Gov. Mark Gordon's Taskforce on Missing and Murdered Indigenous People has released a report on the severity of the problem in Wyoming. It found that Indigenous people make up 21% of homicides in the state even though only 3% of the population is Indigenous.
But Wyoming Survey and Analysis Research Scientist Emily Grant said these numbers could be underestimates. For instance, murder rates could be off because coroners misclassify victims.
"A lot of times, it's not necessarily checked with people from the community, a family member or something like that," Grant said. "So it's really likely that they could be miscategorized as Latino, White. And then you know, that if it's the wrong race on there, it doesn't show up."
Grant said, this is why law enforcement needs more training, and families need assigned advocates to guide them through the complex web of legal jurisdictions.
Grant said she also looked at media portrayals of such cases in Wyoming.
"It's overly graphic," she said. "So you know, if [a White person] dies with firearms, you know, they may say 'a gunshot wound.' But in Indigenous cases, we're seeing like, very graphic depictions of the body of the crime scene. The circumstances that are just extra violent."

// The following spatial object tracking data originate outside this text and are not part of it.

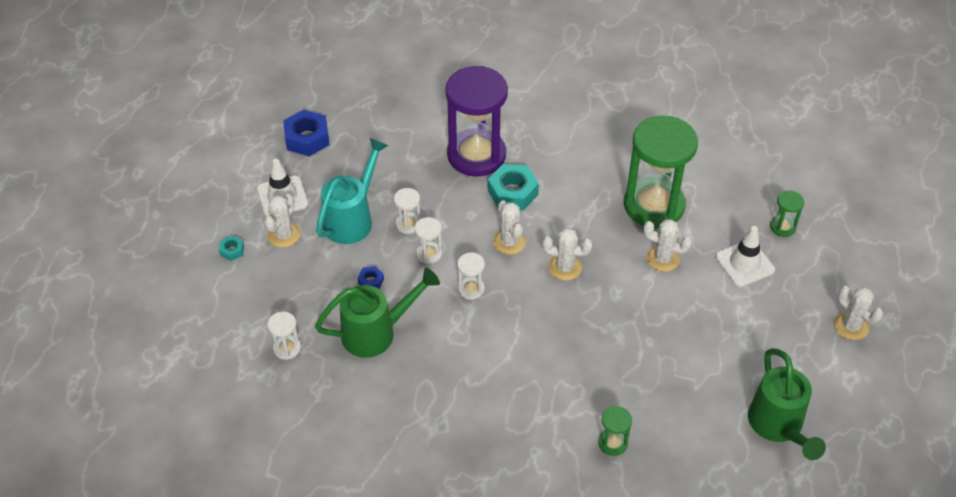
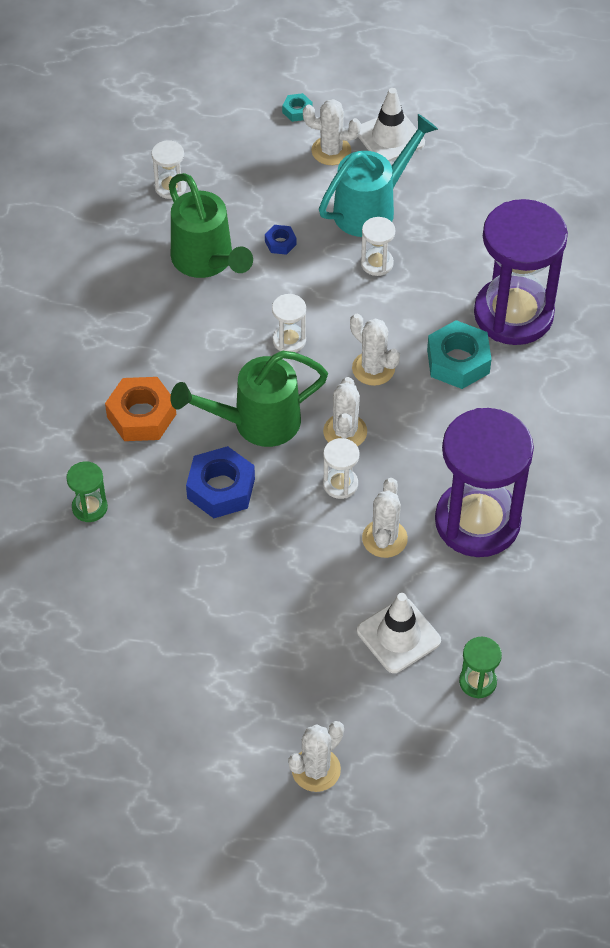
camera: 80 degrees right, 5 degrees up
(307, 138) = (491, 141): blue nut -> blue nut (221, 488)
(352, 219) = (371, 208): turquoise watering can -> turquoise watering can turned 60 degrees counterclockwise
(429, 254) = (335, 291): white hourglass -> white hourglass (340, 484)
(509, 242) = (373, 368): white cactus -> white cactus turned 75 degrees clockwise
(526, 396) = (141, 415): none -> orange nut
(654, 205) = (477, 521): green hourglass -> purple hourglass
(778, 426) = (139, 683): green watering can -> green watering can (257, 422)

"Being considered less than, that's unacceptable," said Fort Washakie Representative and Northern Arapaho citizen Andi Clifford, who sits on the state's Missing and Murdered Indigenous People Taskforce. "The media needs to do a better job. That's somebody's son, that's somebody's daughter, that's somebody's dad. They were loved."
In the last ten years, 710 Indigenous people went missing in Wyoming, the majority were girls. The data showed they went missing from 22 of Wyoming's 23 counties. Clifford said, this isn't a Fremont County problem; it's a state problem.
"Yes, Wyoming has two Indigenous tribes," she said. "But there's a multitude of Indigenous tribes in all counties. Because we are Americans, we go for jobs, we go for education, people fall in love, they move to towns in Wyoming. And so that may be a little surprising, too. But we're all over, we are all over."
Nine Indigenous people are missing in the state right now.